On 08/14/2012 08:26 PM, Dennis Jacobfeuerborn wrote:
> Hi,
> now that I got the re-sync issue sorted by moving to 8.3 instead of 8.4 I'm
> investigating why I'm seeing an i/o load of 20% even when I run a fio
> sequential write test throttled to 5M/s. Once I disconnect the secondary
> node the i/o wait time decreases significantly so it seems the connection
> to the other node is the problem.
> I did a bandwidth test with iperf that shows 940Mbit/s and ping shows a
> latency of consistently 0.3ms so I can't really see an issue here.
> Any ideas what could be going on here.

By I/O load, do you mean, for example, the "%util" number iostat reports 
for the DRBD device? I've observed similar numbers in my production 
environment, and I've decided it's a non-issue.

I don't know the details of why that number is high for the DRBD device, 
but I pretty much ignore it for anything but a single physical spindle, 
and even then I consider it only a hint. The number is calculated from a 
counter which is incremented for each millisecond that a block device 
queue has a non-zero number of requests in it. iostat (and sar, and 
similar) calculate %util by reading this counter, finding the change 
since the last reading, then dividing that quantity by the number of ms 
elapsed since the last reading. Thus if the queue always had something 
in it, %util is 100%.

The problem is that always having something in the queue doesn't mean 
the device is saturated. A RAID 0 device, for example, won't reach full 
potential until at least as many requests as there are spindles are 
pending. You can make %util reach 100% on this RAID 0 device by issuing 
one request after another, but all but one spindle will be idle since 
there's never more than one thing to do, and the RAID device as a whole 
isn't saturated. The same is true (perhaps to a lesser extent) even of 
single physical drives with NCQ enabled, or of SSDs or RAID 5 devices 
given writes that don't write whole physical blocks/stripes, etc.

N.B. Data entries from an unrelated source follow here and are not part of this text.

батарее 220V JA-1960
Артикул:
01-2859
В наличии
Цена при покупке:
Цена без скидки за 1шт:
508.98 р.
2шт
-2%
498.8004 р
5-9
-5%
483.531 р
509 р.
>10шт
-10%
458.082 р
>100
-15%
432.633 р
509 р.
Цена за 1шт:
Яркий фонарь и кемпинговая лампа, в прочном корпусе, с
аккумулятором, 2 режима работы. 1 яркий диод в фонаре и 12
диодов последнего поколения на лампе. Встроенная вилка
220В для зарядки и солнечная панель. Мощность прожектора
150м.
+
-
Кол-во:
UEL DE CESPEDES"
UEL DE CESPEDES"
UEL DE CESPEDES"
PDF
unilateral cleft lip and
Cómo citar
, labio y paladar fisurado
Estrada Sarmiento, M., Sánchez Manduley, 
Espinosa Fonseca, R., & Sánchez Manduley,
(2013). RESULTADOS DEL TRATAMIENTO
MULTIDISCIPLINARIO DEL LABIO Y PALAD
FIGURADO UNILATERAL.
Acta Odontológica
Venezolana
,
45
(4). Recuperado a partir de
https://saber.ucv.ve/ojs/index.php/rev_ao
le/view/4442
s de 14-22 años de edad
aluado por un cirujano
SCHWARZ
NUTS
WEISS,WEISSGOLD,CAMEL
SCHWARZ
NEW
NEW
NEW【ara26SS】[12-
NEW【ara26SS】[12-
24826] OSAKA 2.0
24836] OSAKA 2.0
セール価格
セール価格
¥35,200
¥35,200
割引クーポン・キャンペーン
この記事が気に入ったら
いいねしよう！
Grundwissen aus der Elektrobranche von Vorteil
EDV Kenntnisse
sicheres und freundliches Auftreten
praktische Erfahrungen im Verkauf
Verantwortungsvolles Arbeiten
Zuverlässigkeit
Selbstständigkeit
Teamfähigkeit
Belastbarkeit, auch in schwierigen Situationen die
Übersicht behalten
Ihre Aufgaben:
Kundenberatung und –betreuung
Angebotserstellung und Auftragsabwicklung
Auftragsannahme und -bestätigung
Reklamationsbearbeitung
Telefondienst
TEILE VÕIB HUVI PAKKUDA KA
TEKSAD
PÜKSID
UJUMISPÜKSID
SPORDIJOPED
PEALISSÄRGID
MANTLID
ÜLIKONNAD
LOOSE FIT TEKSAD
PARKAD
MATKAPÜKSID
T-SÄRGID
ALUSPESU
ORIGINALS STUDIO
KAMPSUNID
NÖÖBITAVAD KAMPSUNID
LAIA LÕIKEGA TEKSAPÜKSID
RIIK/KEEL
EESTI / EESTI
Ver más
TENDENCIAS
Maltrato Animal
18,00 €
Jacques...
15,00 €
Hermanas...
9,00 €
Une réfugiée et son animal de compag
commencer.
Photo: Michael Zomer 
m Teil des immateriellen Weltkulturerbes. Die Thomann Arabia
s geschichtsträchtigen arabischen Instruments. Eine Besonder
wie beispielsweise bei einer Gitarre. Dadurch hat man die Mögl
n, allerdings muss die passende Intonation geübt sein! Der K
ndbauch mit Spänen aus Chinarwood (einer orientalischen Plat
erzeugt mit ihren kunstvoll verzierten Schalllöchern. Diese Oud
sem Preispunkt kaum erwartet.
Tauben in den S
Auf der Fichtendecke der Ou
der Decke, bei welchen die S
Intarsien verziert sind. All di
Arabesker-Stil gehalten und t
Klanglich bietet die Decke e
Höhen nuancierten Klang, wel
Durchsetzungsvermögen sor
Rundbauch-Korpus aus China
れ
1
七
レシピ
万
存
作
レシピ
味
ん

I suspect a similar phenomenon is at work in DRBD. I'd guess (and this 
is just a guess, I've never examined DRBD internals beyond what's in the 
manual) that the unusually high %util is due to the activity log [1] or 
perhaps some other housekeeping function. With a slow write, DRBD has 
time to create and clean a hot extent for each write it receives. So for 
each block actually written, maybe there are a handful of other writes 
to the activity log that are housekeeping overhead, which works out to 
something absurd like 500%, causing your high %util. Once you start 
giving DRBD more real write requests, however, all these writes can be 
batched into one activity log transaction, so now these same handful of 
housekeeping writes work out to a small overhead like 2%, and the 
unusually high %util vanishes.

[1] http://www.drbd.org/users-guide/s-activity-log.html